- **Problem details**: Produce a verbatim transcript of the entries below, excluding pictures.

(Saved data entries)
--- --- ---
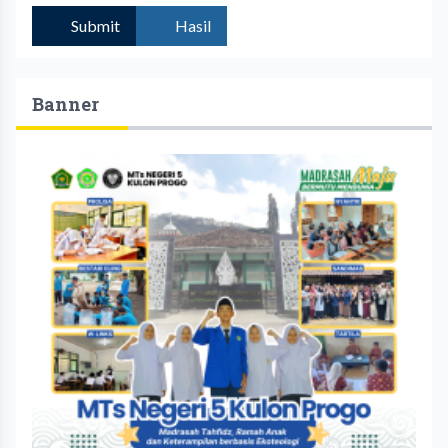
Submit
Hasil
Banner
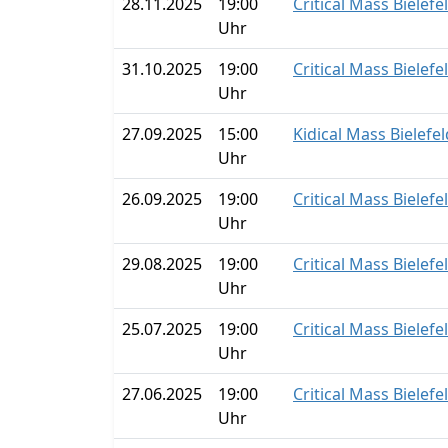
28.11.2025
19:00
Critical Mass Bielefe
Uhr
31.10.2025
19:00
Critical Mass Bielefe
Uhr
27.09.2025
15:00
Kidical Mass Bielefe
Uhr
26.09.2025
19:00
Critical Mass Bielefe
Uhr
29.08.2025
19:00
Critical Mass Bielefe
Uhr
25.07.2025
19:00
Critical Mass Bielefe
Uhr
27.06.2025
19:00
Critical Mass Bielefe
Uhr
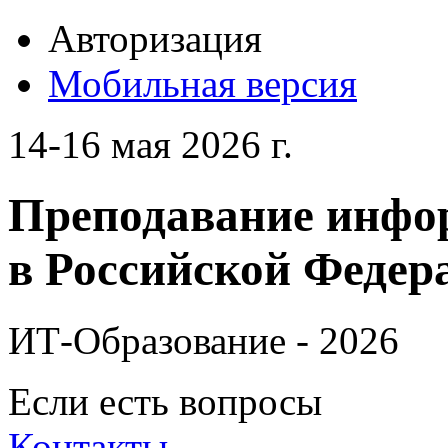
Авторизация
Мобильная версия
14-16 мая 2026 г.
Преподавание инфо
в Российской Федера
ИТ-Образование - 2026
Если есть вопросы
Контакты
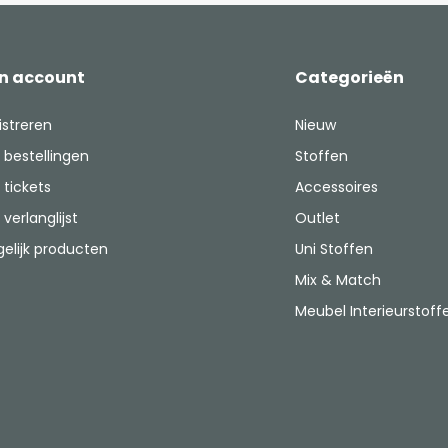
jn account
Categorieën
istreren
Nieuw
 bestellingen
Stoffen
 tickets
Accessoires
 verlanglijst
Outlet
gelijk producten
Uni Stoffen
Mix & Match
Meubel Interieurstoff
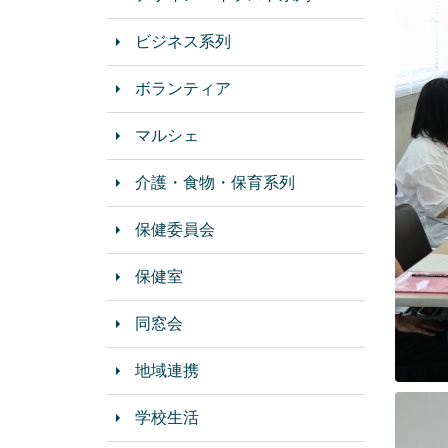
ビジネス系列
ボランティア
マルシェ
介護・食物・保育系列
保健委員会
保健室
同窓会
地域連携
学校生活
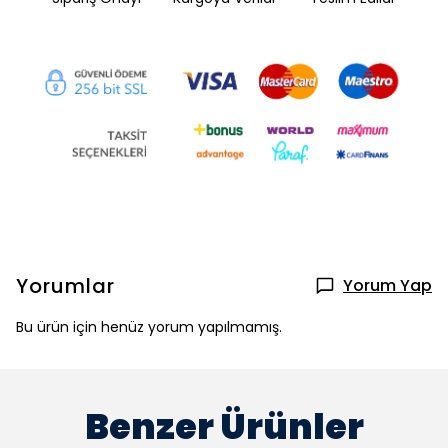
Yorumlar
Yorum Yap
Bu ürün için henüz yorum yapılmamış.
Benzer Ürünler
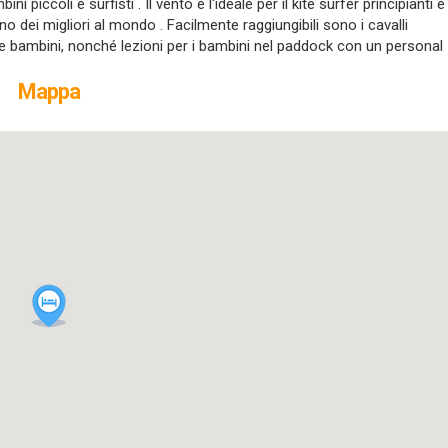
piccoli e surfisti . Il vento è l'ideale per il kite surfer principianti e
dei migliori al mondo . Facilmente raggiungibili sono i cavalli
 e bambini, nonché lezioni per i bambini nel paddock con un personal
Mappa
--- --- ---
- **Reply**:
Submit
Hasil
Banner
28.11.2025
19:00
Critical Mass Bielefe
Uhr
31.10.2025
19:00
Critical Mass Bielefe
Uhr
27.09.2025
15:00
Kidical Mass Bielefe
Uhr
26.09.2025
19:00
Critical Mass Bielefe
Uhr
29.08.2025
19:00
Critical Mass Bielefe
Uhr
25.07.2025
19:00
Critical Mass Bielefe
Uhr
27.06.2025
19:00
Critical Mass Bielefe
Uhr
Авторизация
Мобильная версия
14-16 мая 2026 г.
Преподавание инфо
в Российской Федера
ИТ-Образование - 2026
Если есть вопросы
Контакты
jn account
Categorieën
istreren
Nieuw
 bestellingen
Stoffen
 tickets
Accessoires
 verlanglijst
Outlet
gelijk producten
Uni Stoffen
Mix & Match
Meubel Interieurstoff
ビジネス系列
ボランティア
マルシェ
介護・食物・保育系列
保健委員会
保健室
同窓会
地域連携
学校生活
Yorumlar
Yorum Yap
Bu ürün için henüz yorum yapılmamış.
Benzer Ürünler
piccoli e surfisti . Il vento è l'ideale per il kite surfer principianti e
dei migliori al mondo . Facilmente raggiungibili sono i cavalli
 e bambini, nonché lezioni per i bambini nel paddock con un personal
Mappa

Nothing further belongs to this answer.